Per certi versi, poi, la reazione israeliana si configura come “punizione collettiva” del popolo palestinese, dando per scontata la corrispondenza tra Hamas e i palestinesi come popolo. Anche questo costituisce una violazione grave, in quanto appunto punizione collettiva. Ancora il Segretario Generale dell’ONU Guterres ha affermato con forza che “le rivendicazioni del popolo palestinese non possono giustificare gli orribili attacchi di Hamas e questi orribili attacchi non possono giustificare la punizione collettiva del popolo palestinese”.

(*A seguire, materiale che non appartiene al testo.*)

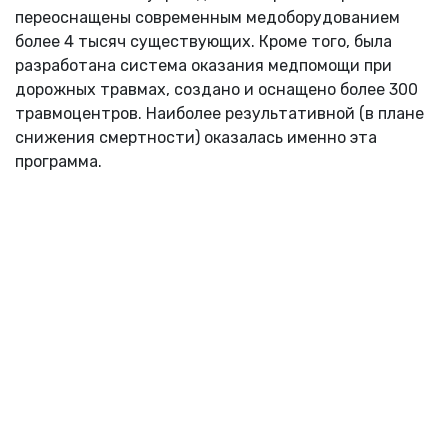
переоснащены современным медоборудованием
более 4 тысяч существующих. Кроме того, была
разработана система оказания медпомощи при
дорожных травмах, создано и оснащено более 300
травмоцентров. Наиболее результативной (в плане
снижения смертности) оказалась именно эта
программа.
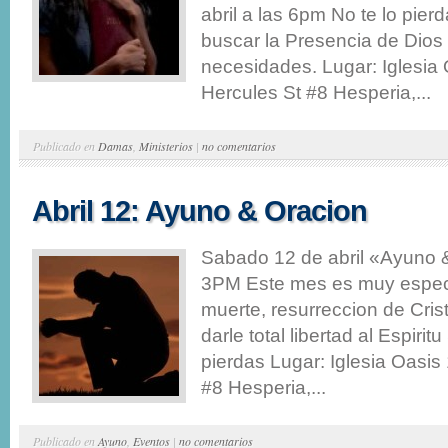
abril a las 6pm No te lo pier
buscar la Presencia de Dios 
necesidades. Lugar: Iglesia
Hercules St #8 Hesperia,...
Publicado en
Damas
,
Ministerios
|
no comentarios
Abril 12: Ayuno & Oracion
Sabado 12 de abril «Ayuno 
3PM Este mes es muy especi
muerte, resurreccion de Cris
darle total libertad al Espirit
pierdas Lugar: Iglesia Oasis
#8 Hesperia,...
Publicado en
Ayuno
,
Eventos
|
no comentarios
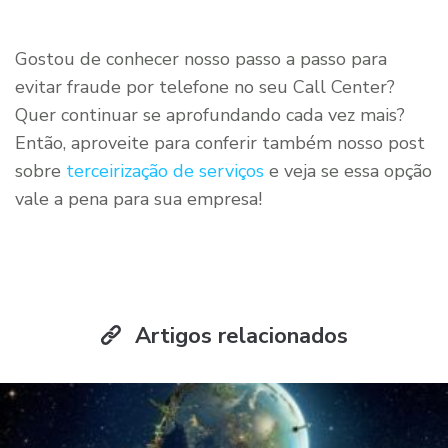
Gostou de conhecer nosso passo a passo para
evitar fraude por telefone no seu Call Center?
Quer continuar se aprofundando cada vez mais?
Então, aproveite para conferir também nosso post
sobre
terceirização de serviços
e veja se essa opção
vale a pena para sua empresa!
Artigos relacionados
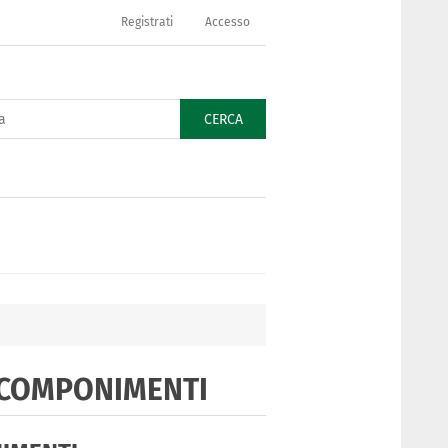
Registrati
Accesso
CERCA
E COMPONIMENTI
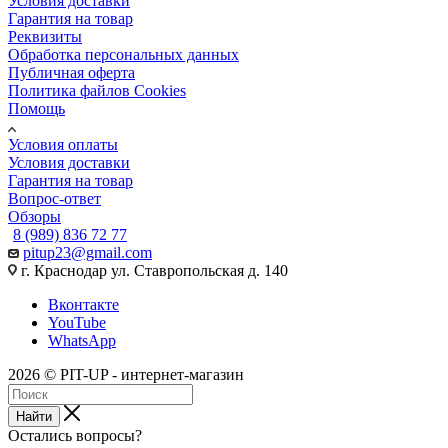
Условия доставки
Гарантия на товар
Реквизиты
Обработка персональных данных
Публичная оферта
Политика файлов Cookies
Помощь
Условия оплаты
Условия доставки
Гарантия на товар
Вопрос-ответ
Обзоры
8 (989) 836 72 77
pitup23@gmail.com
г. Краснодар ул. Ставропольская д. 140
Вконтакте
YouTube
WhatsApp
2026 © PIT-UP - интернет-магазин
Найти
Остались вопросы?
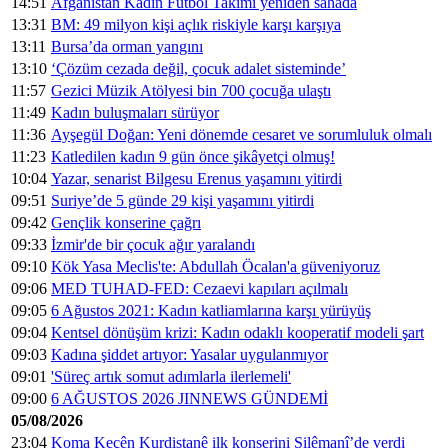
14:51
Afganistan Kadın Futbol Takımı yeniden sahada
13:31
BM: 49 milyon kişi açlık riskiyle karşı karşıya
13:11
Bursa’da orman yangını
13:10
‘Çözüm cezada değil, çocuk adalet sisteminde’
11:57
Gezici Müzik Atölyesi bin 700 çocuğa ulaştı
11:49
Kadın buluşmaları sürüyor
11:36
Ayşegül Doğan: Yeni dönemde cesaret ve sorumluluk olmalı
11:23
Katledilen kadın 9 gün önce şikâyetçi olmuş!
10:04
Yazar, senarist Bilgesu Erenus yaşamını yitirdi
09:51
Suriye’de 5 günde 29 kişi yaşamını yitirdi
09:42
Gençlik konserine çağrı
09:33
İzmir'de bir çocuk ağır yaralandı
09:10
Kök Yasa Meclis'te: Abdullah Öcalan'a güveniyoruz
09:06
MED TUHAD-FED: Cezaevi kapıları açılmalı
09:05
6 Ağustos 2021: Kadın katliamlarına karşı yürüyüş
09:04
Kentsel dönüşüm krizi: Kadın odaklı kooperatif modeli şart
09:03
Kadına şiddet artıyor: Yasalar uygulanmıyor
09:01
'Süreç artık somut adımlarla ilerlemeli'
09:00
6 AĞUSTOS 2026 JINNEWS GÜNDEMİ
05/08/2026
23:04
Koma Keçên Kurdistanê ilk konserini Silêmanî’de verdi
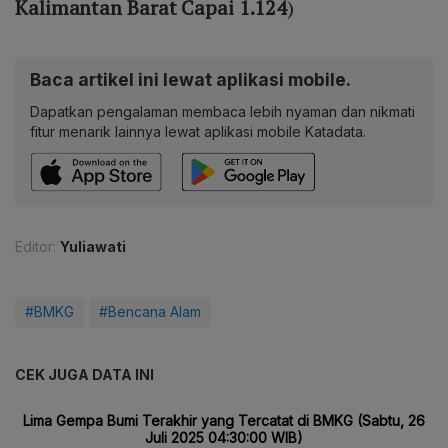
Kalimantan Barat Capai 1.124
)
Baca artikel ini lewat aplikasi mobile.
Dapatkan pengalaman membaca lebih nyaman dan nikmati
fitur menarik lainnya lewat aplikasi mobile Katadata.
Editor:
Yuliawati
#BMKG
#Bencana Alam
CEK JUGA DATA INI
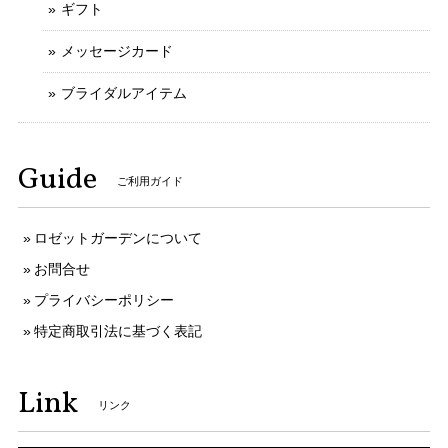
ギフト
メッセージカード
ブライダルアイテム
Guide
ご利用ガイド
ロゼットガーデンについて
お問合せ
プライバシーポリシー
特定商取引法に基づく表記
Link
リンク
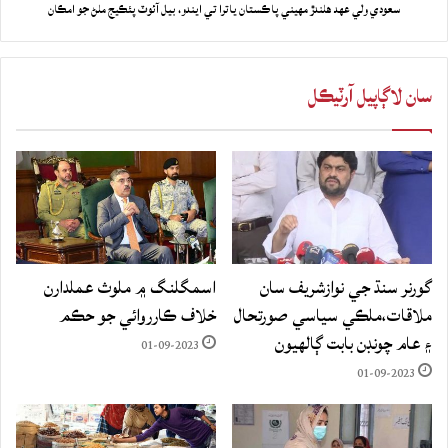
سعودي ولي عهد هلندڙ مهيني پاڪستان ياترا تي ايندو، بيل آئوٽ پئڪيج ملڻ جو امڪان
سان لاڳاپيل آرٽيڪل
گورنر سنڌ جي نوازشريف سان
اسمگلنگ ۾ ملوث عملدارن
ملاقات،ملڪي سياسي صورتحال
خلاف ڪارروائي جو حڪم
۽ عام چونڊن بابت ڳالهيون
01-09-2023
01-09-2023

Tutti questi comportamenti e atti violano principi e norme del diritto internazionale umanitario. In particolare, vengono violati i principi di distinzione, di precauzione negli attacchi e di proporzionalità, che sono i capisaldi di questo diritto internazionale umanitario. L’art. 48 del I protocollo di Ginevra è intitolato “regola fondamentale, basic rule” e statuisce che “allo scopo di assicurare il rispetto e la protezione della popolazione civile e dei beni di carattere civile, le Parti in conflitto dovranno fare, in ogni momento, distinzione fra la popolazione civile e i combattenti, nonché fra i beni di carattere civile e gli obiettivi militari e, di conseguenza, dirigere le operazioni soltanto contro obiettivi militari”.
Il diritto relativo alla condotta delle ostilità vieta l’uso di mezzi e metodi di guerra che non siano compatibili con il rispetto di questi principi. Attacchi estesi condotti su aree densamente popolate sono difficilmente suscettibili di assicurarne il rispetto. La Striscia di Gaza è un territorio di 360 km2 con oltre due milioni di abitanti, e quella che chiamiamo Urban Warfare – il combattimento casa per casa e nelle strade – è una realtà agghiacciante.

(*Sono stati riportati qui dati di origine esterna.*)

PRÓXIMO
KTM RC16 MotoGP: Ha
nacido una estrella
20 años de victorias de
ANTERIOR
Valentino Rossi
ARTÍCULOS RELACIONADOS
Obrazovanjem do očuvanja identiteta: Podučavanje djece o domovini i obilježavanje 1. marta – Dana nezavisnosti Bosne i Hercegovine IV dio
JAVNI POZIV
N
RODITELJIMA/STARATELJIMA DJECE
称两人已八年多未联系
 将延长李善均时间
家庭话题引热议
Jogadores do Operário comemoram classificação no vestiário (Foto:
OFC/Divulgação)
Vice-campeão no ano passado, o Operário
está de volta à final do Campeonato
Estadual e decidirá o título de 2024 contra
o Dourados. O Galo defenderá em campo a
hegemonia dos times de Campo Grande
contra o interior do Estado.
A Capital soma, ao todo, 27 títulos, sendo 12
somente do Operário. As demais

“Even war has rules”, ha ammonito il Segretario Generale dell’ONU Guterres, aggiungendo che “dobbiamo pretendere che tutte le parti facciano fronte e rispettino i loro obblighi di diritto internazionale umanitario”.
Infine, occorre ricordare che le infrazioni gravi delle convenzioni di Ginevra e le serie violazioni delle leggi e consuetudini di guerra costituiscono crimini di guerra (e, per certi versi, crimini contro l’umanità), che comportano la responsabilità penale internazionale degli individui che li commettono. È, quindi, auspicabile che la Corte penale internazionale sia messa in condizione di esercitare la sua giurisdizione.